Extracted material:

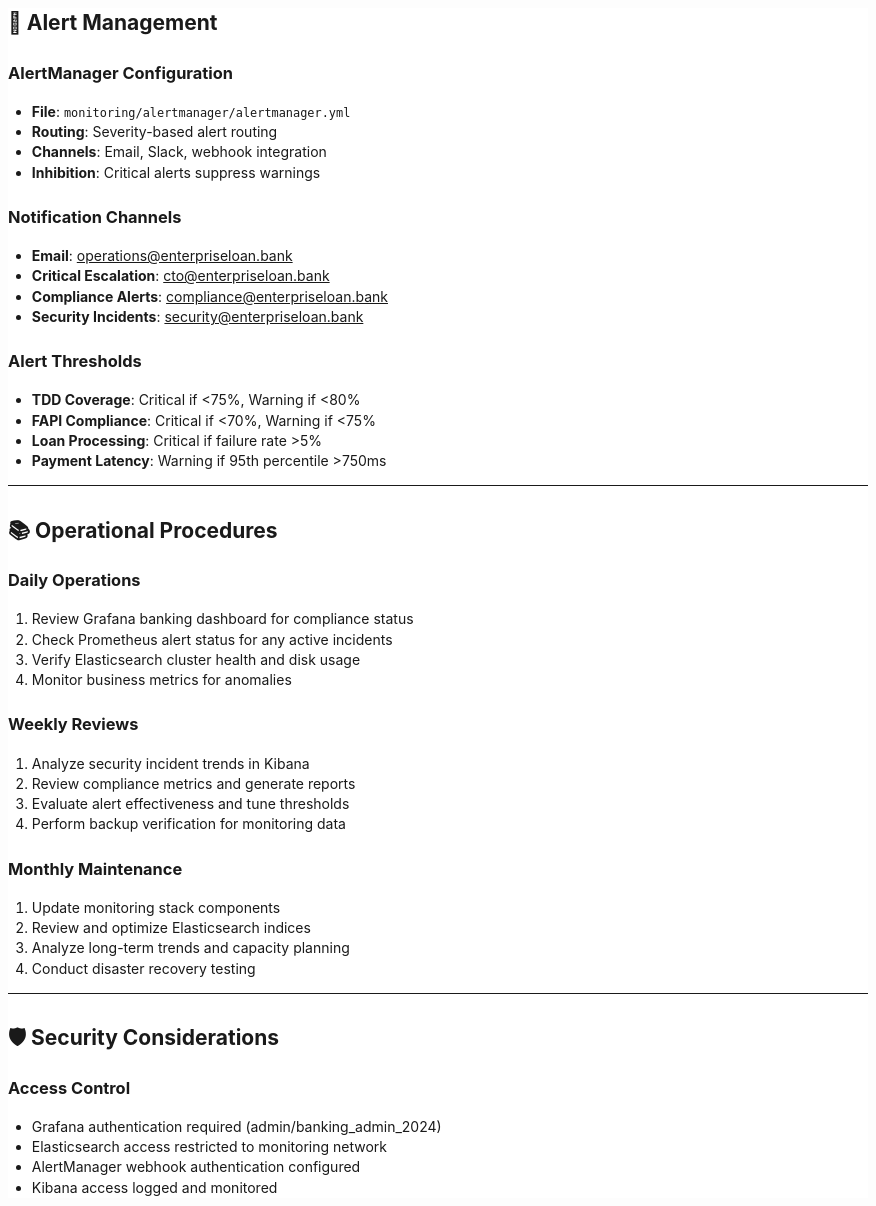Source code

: 
## 🔔 Alert Management

### AlertManager Configuration
- **File**: `monitoring/alertmanager/alertmanager.yml`
- **Routing**: Severity-based alert routing
- **Channels**: Email, Slack, webhook integration
- **Inhibition**: Critical alerts suppress warnings

### Notification Channels
- **Email**: operations@enterpriseloan.bank
- **Critical Escalation**: cto@enterpriseloan.bank
- **Compliance Alerts**: compliance@enterpriseloan.bank
- **Security Incidents**: security@enterpriseloan.bank

### Alert Thresholds
- **TDD Coverage**: Critical if <75%, Warning if <80%
- **FAPI Compliance**: Critical if <70%, Warning if <75%
- **Loan Processing**: Critical if failure rate >5%
- **Payment Latency**: Warning if 95th percentile >750ms

---

## 📚 Operational Procedures

### Daily Operations
1. Review Grafana banking dashboard for compliance status
2. Check Prometheus alert status for any active incidents
3. Verify Elasticsearch cluster health and disk usage
4. Monitor business metrics for anomalies

### Weekly Reviews
1. Analyze security incident trends in Kibana
2. Review compliance metrics and generate reports
3. Evaluate alert effectiveness and tune thresholds
4. Perform backup verification for monitoring data

### Monthly Maintenance
1. Update monitoring stack components
2. Review and optimize Elasticsearch indices
3. Analyze long-term trends and capacity planning
4. Conduct disaster recovery testing

---

## 🛡️ Security Considerations

### Access Control
- Grafana authentication required (admin/banking_admin_2024)
- Elasticsearch access restricted to monitoring network
- AlertManager webhook authentication configured
- Kibana access logged and monitored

What to produce: Write out the records above exactly as they stand, leaving out every picture.

Answer to this exercise:
Source code

: 
## 🔔 Alert Management

### AlertManager Configuration
- **File**: `monitoring/alertmanager/alertmanager.yml`
- **Routing**: Severity-based alert routing
- **Channels**: Email, Slack, webhook integration
- **Inhibition**: Critical alerts suppress warnings

### Notification Channels
- **Email**: operations@enterpriseloan.bank
- **Critical Escalation**: cto@enterpriseloan.bank
- **Compliance Alerts**: compliance@enterpriseloan.bank
- **Security Incidents**: security@enterpriseloan.bank

### Alert Thresholds
- **TDD Coverage**: Critical if <75%, Warning if <80%
- **FAPI Compliance**: Critical if <70%, Warning if <75%
- **Loan Processing**: Critical if failure rate >5%
- **Payment Latency**: Warning if 95th percentile >750ms

---

## 📚 Operational Procedures

### Daily Operations
1. Review Grafana banking dashboard for compliance status
2. Check Prometheus alert status for any active incidents
3. Verify Elasticsearch cluster health and disk usage
4. Monitor business metrics for anomalies

### Weekly Reviews
1. Analyze security incident trends in Kibana
2. Review compliance metrics and generate reports
3. Evaluate alert effectiveness and tune thresholds
4. Perform backup verification for monitoring data

### Monthly Maintenance
1. Update monitoring stack components
2. Review and optimize Elasticsearch indices
3. Analyze long-term trends and capacity planning
4. Conduct disaster recovery testing

---

## 🛡️ Security Considerations

### Access Control
- Grafana authentication required (admin/banking_admin_2024)
- Elasticsearch access restricted to monitoring network
- AlertManager webhook authentication configured
- Kibana access logged and monitored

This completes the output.